The Art of Apex Legends is out today and it includes concept art and developer commentary for the characters, maps, and weapons found in Apex Legends leading up to Season 7: Ascension. Of particular note is the commentary surrounding the creative process for Apex Legends’ first 15 characters, including the interesting tidbit that Octane started out as a far more monstrous-looking legend.
“Octane’s design was originally a character addicted to drugs extracted from alien spiders,” Respawn lead writer Ashley Reed and EA senior copywriter Sumari MacLeod write in The Art of Apex Legends. “His early sketches were meant to make people feel uncomfortable.”
They certainly do. The accompanying sketches of Octane’s earlier designs depict the high-speed daredevil with misshapen limbs of goblin-like proportions (his arms are nearly as long as his legs and his fingers appear claw-like), while tubes of glowing liquid crisscross his body like a demonic spider web. It also appears like his mask fully covers his face or is a part of a helmet, giving Octane’s head an exoskeleton-like appearance with fangs and mandibles. Based on those early designs, it seems like the original Octane was mutating on account of his drug addiction, slowly becoming more spider-like over time. It’s freaky.
The book also showcases how these scary arachnid designs slowly morph over time to what Octane looks like now, as Respawn changed the character to be addicted to sports and finding his next adrenaline high as opposed to alien spider drugs.
Octane’s origins are also noteworthy because it may explain the Apex Legends Octane Edition, which includes an exclusive legendary skin for Octane alongside a Charge Rifle skin and weapon charm. Everything in the Octane Edition is spider-themed–a detail I’ve always found odd until today. Folks with arachnophobia can appreciate that the legendary Arachnoid Rush Octane skin in the Octane Edition is nowhere near as disturbing to look at as Octane’s original designs.
The Art of Apex Legends includes a few other interesting tidbits about the other legends too. I won’t list them all–need to save a few surprises for those picking up the book–but another of these stories is too good not to share. It’s about Pathfinder.
Pathfinder, as it turns out, used to be a very different character. Instead of the happy-go-lucky robot he is, The Art of Apex Legends reveals, “Pathfinder’s design used to be a sad, angry, and snarky robot who hated humans. Lots of his early sketches were red-eyed killing machines. There was even a mechanical Rambo version. We ended up making him a happy robot to differentiate him from Revenant.”

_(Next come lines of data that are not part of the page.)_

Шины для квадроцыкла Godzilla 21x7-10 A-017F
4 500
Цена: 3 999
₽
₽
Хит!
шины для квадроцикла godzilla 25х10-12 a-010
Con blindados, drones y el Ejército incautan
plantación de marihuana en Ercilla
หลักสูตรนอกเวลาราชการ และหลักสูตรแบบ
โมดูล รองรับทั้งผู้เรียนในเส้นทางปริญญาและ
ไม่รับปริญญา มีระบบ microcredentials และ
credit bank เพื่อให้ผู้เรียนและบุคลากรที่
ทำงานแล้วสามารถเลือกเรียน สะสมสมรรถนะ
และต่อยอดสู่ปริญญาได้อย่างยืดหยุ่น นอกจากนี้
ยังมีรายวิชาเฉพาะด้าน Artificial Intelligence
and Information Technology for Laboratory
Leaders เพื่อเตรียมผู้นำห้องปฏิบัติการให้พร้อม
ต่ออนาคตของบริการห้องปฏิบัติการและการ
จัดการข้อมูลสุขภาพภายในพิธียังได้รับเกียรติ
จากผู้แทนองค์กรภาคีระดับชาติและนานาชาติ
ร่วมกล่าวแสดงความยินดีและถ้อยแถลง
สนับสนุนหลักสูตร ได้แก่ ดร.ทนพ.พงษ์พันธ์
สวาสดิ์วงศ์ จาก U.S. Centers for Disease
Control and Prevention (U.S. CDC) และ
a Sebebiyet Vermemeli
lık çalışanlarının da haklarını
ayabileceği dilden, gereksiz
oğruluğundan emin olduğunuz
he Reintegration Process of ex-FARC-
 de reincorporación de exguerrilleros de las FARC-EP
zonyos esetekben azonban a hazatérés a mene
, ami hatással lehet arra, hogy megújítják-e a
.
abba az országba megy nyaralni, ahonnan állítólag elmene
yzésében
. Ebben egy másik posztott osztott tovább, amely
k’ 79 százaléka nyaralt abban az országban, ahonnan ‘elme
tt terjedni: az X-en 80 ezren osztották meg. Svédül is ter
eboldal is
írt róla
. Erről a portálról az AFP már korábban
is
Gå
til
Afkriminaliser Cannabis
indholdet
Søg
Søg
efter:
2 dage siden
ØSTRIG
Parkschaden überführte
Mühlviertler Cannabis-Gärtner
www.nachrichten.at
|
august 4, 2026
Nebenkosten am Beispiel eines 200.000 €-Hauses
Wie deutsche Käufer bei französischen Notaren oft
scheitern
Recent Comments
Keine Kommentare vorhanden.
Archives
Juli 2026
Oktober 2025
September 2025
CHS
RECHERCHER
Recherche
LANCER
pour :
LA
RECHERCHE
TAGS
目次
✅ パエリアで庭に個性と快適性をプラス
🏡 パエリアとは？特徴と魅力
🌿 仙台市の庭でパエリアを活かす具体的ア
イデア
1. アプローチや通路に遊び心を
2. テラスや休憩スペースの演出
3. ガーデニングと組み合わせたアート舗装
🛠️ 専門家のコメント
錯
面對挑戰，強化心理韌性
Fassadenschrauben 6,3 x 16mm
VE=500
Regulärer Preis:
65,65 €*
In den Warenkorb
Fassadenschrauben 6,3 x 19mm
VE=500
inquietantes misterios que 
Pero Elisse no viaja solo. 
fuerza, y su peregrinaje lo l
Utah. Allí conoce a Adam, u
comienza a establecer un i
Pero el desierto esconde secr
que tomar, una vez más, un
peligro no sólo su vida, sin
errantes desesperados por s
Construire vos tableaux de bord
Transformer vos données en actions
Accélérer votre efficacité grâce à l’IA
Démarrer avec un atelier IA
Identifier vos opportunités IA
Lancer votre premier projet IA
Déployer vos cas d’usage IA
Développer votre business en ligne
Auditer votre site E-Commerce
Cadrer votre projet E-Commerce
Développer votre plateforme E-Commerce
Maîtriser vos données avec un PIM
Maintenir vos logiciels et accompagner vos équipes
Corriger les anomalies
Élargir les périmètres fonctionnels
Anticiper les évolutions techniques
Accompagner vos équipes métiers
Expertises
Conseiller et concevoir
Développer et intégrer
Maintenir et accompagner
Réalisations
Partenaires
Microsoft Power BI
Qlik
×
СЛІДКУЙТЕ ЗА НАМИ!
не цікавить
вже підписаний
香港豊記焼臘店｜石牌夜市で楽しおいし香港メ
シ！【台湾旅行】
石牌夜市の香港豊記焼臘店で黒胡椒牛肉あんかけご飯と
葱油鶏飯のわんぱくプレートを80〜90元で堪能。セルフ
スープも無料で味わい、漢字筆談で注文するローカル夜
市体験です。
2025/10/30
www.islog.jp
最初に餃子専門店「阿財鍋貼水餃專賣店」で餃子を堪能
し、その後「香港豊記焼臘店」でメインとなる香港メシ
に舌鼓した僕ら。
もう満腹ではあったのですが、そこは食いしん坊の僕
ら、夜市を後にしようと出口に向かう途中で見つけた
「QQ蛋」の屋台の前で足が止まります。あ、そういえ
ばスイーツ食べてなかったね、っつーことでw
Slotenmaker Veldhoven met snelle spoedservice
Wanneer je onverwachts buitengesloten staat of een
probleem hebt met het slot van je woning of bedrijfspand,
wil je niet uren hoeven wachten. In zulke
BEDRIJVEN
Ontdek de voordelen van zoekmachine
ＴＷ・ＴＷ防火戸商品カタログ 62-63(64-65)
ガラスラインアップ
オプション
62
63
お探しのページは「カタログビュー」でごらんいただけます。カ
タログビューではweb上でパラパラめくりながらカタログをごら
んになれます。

I love this because it reveals two things. First off, the Apex Legends Pathfinder Edition includes the legendary Full Metal Robot Pathfinder skin, which transforms the forward scout into Rambo–another instance of Respawn using a special Apex Legends edition to release a skin based on an early concept for a character. And second, that Revenant and Pathfinder were being designed around the same time, further highlighting how Respawn is designing these characters way ahead of their release, seeing as Revenant didn’t launch until a year after Apex Legends’ launch.
All I know, I’m eagerly hoping Respawn announces The Art of Apex Legends Vol 2 because I need to learn about the design backstories for the legends that have come out since the end of Year 2. There’s got to be stories for Fuse, Valkyrie, Seer, and Ash.